═════ PAGE EXTRACT ═════
And I want to know the older histories and prehistories too with their own astonishing stories. It’s part of where we are and who we are and how we came to be here. My family roots in Canadian soil stretch back only a hundred years. But this is my home and I love every inch of it. I’m proud to stand on Wellington Street by the Houses of Parliament and remember the dates and names we were taught in school. There was a lot missing and I want to know that too, like the history that took place on the islands in the river below the buildings. And who paddled the canoes on that river, what they carried, where they came from, where they were going. And if the noisy ones among us can be quiet for a bit and listen, we can find out some of that other story. But it’s not other, not really. It’s original and important. That we ignored and tricked and silenced and cheated our way — or at least the we who were those who preceded us — into this country is not something to take pride in. But there was also courage and resilience. Samuel Champlain on the Big River. Alex MacKenzie from Canada by land July 22 1793. On that journey to Bella Coola, Alexander MacKenzie also recorded a vocabulary of the Carrier language, collected at what is now Alexandria on the Fraser River; his list included dekin (wood), lah (hand), yezey (elk), igan (arrow), and coun (fire). A practical guide to the country.

I’m reading the text of the Fort Victoria and other Vancouver Island Treaties, 1850-1854 right now; it should be required reading for residents of the Island, and elsewhere.

The condition of the or understanding of this sale is this, that our village sites and enclosed fields are to be kept for our own use, for the use of our children, and for those who may follow after us; and the land shall be properly surveyed hereafter. It is understood, however, that the land itself, with these small exceptions, becomes the entire property of the white people forever; it is understood that we are at liberty to hunt over the unoccupied lands, and to carry on our fisheries as formerly.

We have received, as payment, Twenty-seven pounds ten shillings sterling.
═════
QUESTIONS TO ANSWER:
A. In the text on Canadian history, what payment do the treaty signers say they received?
B. List every Carrier word that the text on Canadian history gives, along with its English meaning.
C. From the text on Canadian history, copy word for word the part that opens with the words containing "The condition of" and closes with "ten shillings sterling.".
═════ DATA UNDER STUDY ═════
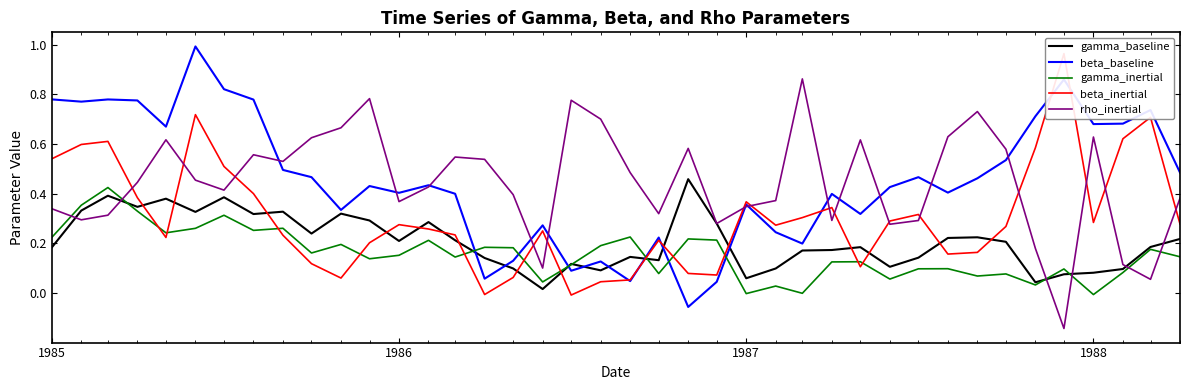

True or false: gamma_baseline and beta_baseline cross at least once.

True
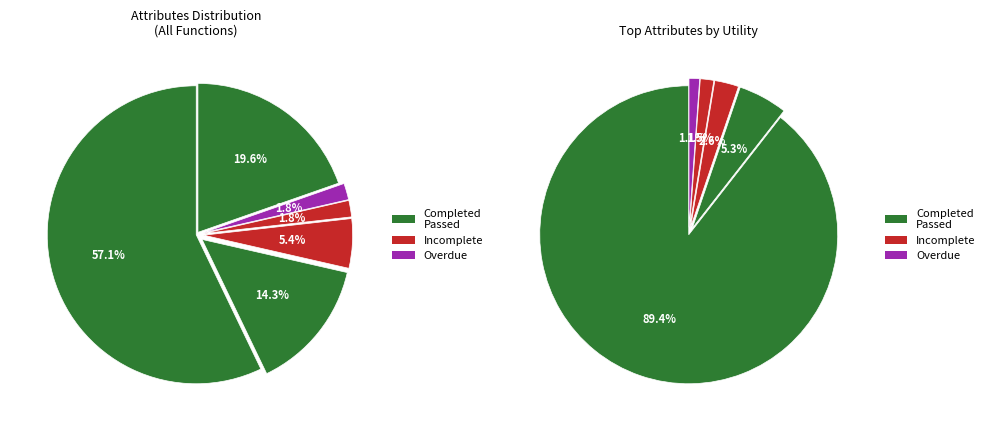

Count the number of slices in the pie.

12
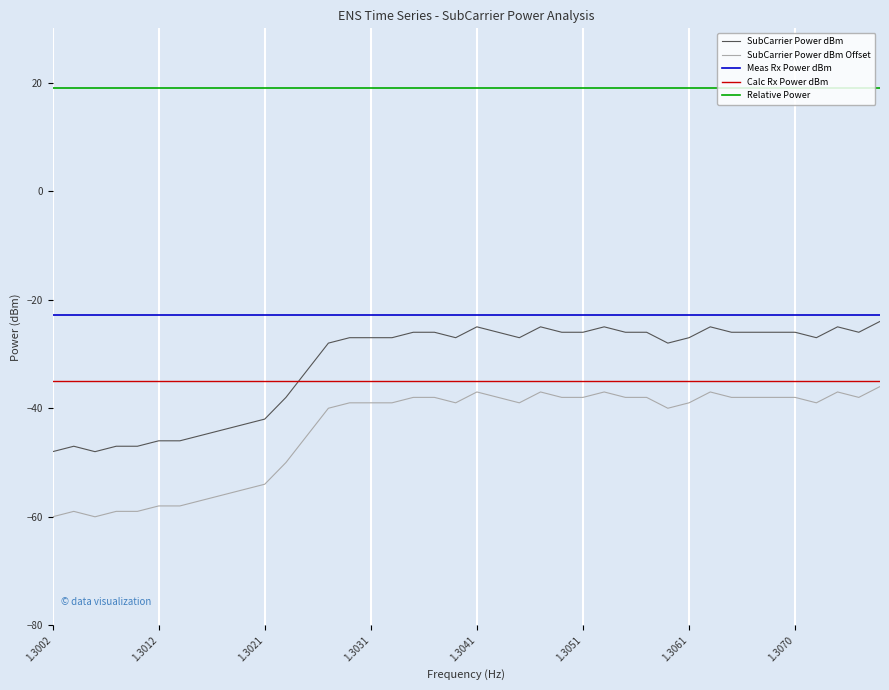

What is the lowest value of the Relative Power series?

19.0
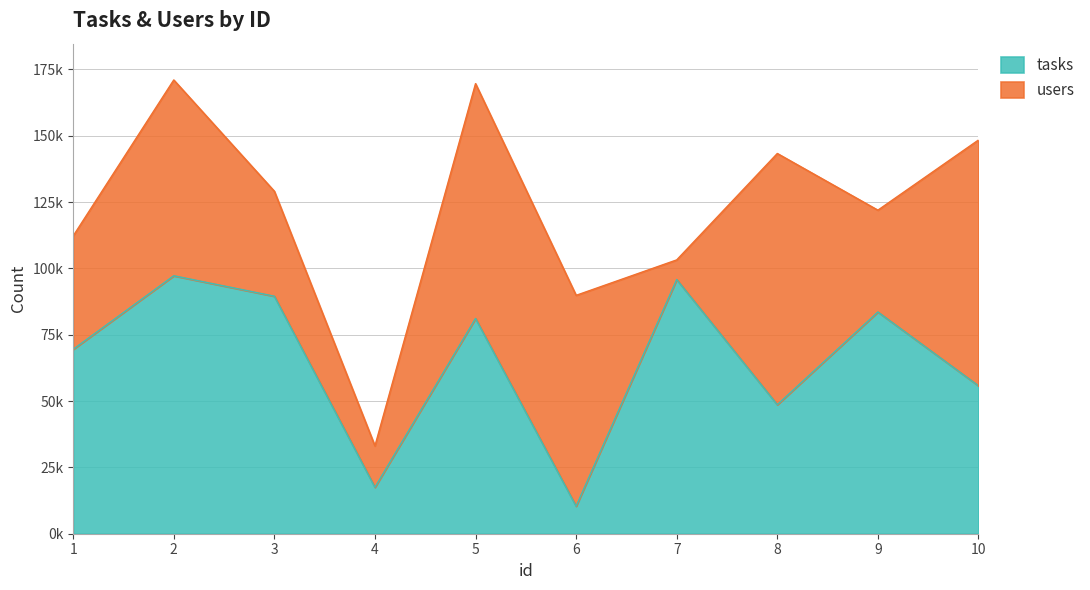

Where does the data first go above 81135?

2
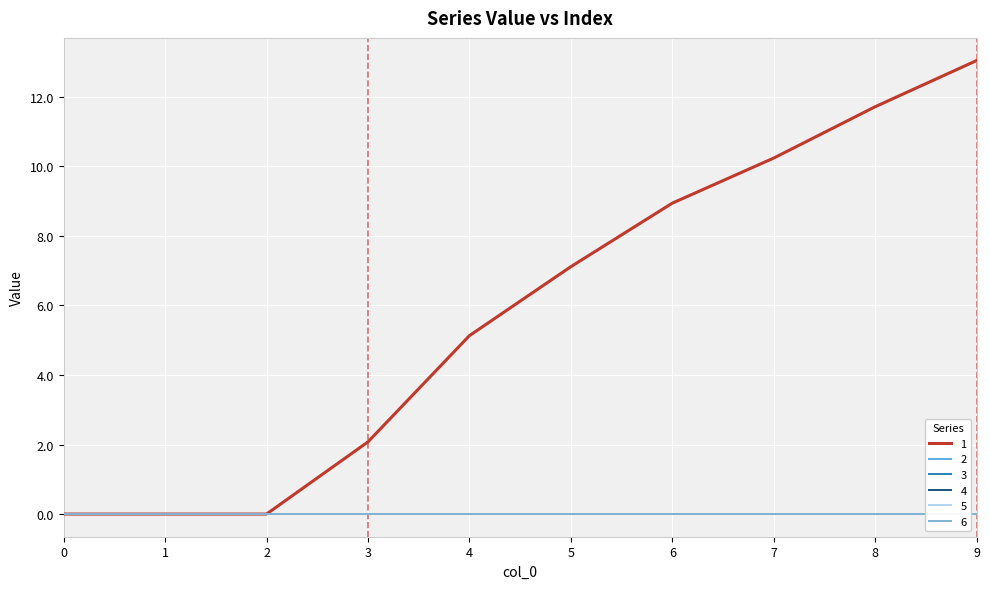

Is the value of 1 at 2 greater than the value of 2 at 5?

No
═════
═════ DATA UNDER STUDY ═════
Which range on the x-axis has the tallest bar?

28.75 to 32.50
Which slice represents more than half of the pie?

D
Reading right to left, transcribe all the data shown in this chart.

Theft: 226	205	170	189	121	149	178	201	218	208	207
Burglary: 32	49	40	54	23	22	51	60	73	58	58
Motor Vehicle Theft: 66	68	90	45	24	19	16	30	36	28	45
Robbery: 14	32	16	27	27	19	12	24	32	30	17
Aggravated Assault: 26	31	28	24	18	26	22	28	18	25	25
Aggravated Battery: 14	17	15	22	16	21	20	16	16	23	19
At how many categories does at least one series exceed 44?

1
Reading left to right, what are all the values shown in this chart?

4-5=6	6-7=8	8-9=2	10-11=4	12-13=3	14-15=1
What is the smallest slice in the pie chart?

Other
═════
═════ DATA UNDER STUDY ═════
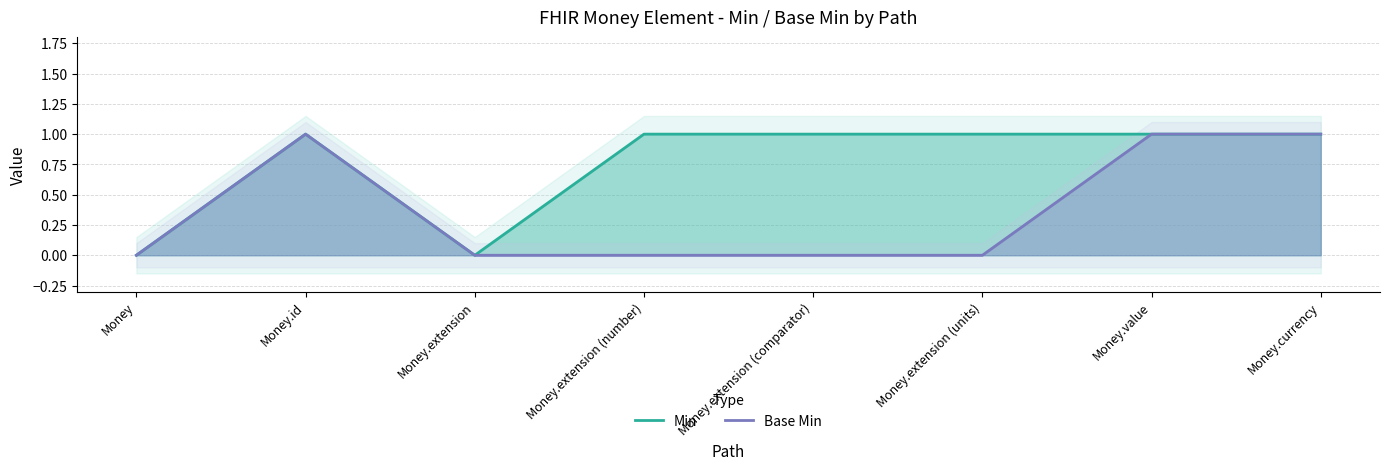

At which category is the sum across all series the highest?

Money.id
═════
TASK SOLUTIONS:
A. Twenty-seven pounds ten shillings sterling.

B. dekin (wood), lah (hand), yezey (elk), igan (arrow), coun (fire)

C.
The condition of the or understanding of this sale is this, that our village sites and enclosed fields are to be kept for our own use, for the use of our children, and for those who may follow after us; and the land shall be properly surveyed hereafter. It is understood, however, that the land itself, with these small exceptions, becomes the entire property of the white people forever; it is understood that we are at liberty to hunt over the unoccupied lands, and to carry on our fisheries as formerly.

We have received, as payment, Twenty-seven pounds ten shillings sterling.